-- Goal --
Select every line in the rows below that contains the string "save". Case counts.

-- A run of rows --

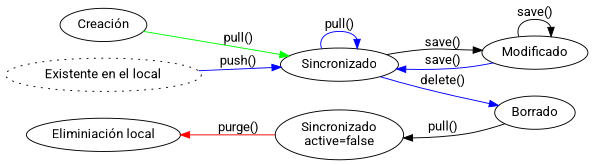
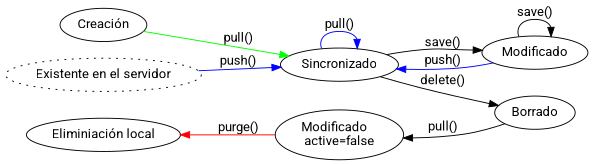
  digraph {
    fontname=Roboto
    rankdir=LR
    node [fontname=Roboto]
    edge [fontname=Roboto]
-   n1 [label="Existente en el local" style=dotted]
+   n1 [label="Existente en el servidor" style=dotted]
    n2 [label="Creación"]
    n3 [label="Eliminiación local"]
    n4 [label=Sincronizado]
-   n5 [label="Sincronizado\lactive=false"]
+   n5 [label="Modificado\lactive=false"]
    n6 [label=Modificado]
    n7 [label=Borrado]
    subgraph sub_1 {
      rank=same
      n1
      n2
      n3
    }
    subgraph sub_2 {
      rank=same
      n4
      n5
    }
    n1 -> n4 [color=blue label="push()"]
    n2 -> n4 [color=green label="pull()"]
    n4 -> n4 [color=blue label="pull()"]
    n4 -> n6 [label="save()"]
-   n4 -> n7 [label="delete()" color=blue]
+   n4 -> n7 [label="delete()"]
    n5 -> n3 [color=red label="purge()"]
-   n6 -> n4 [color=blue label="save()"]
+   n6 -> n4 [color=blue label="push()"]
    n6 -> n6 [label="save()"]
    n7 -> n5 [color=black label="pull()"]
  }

-- Finished exercise --
    n4 -> n6 [label="save()"]
-   n6 -> n4 [color=blue label="save()"]
    n6 -> n6 [label="save()"]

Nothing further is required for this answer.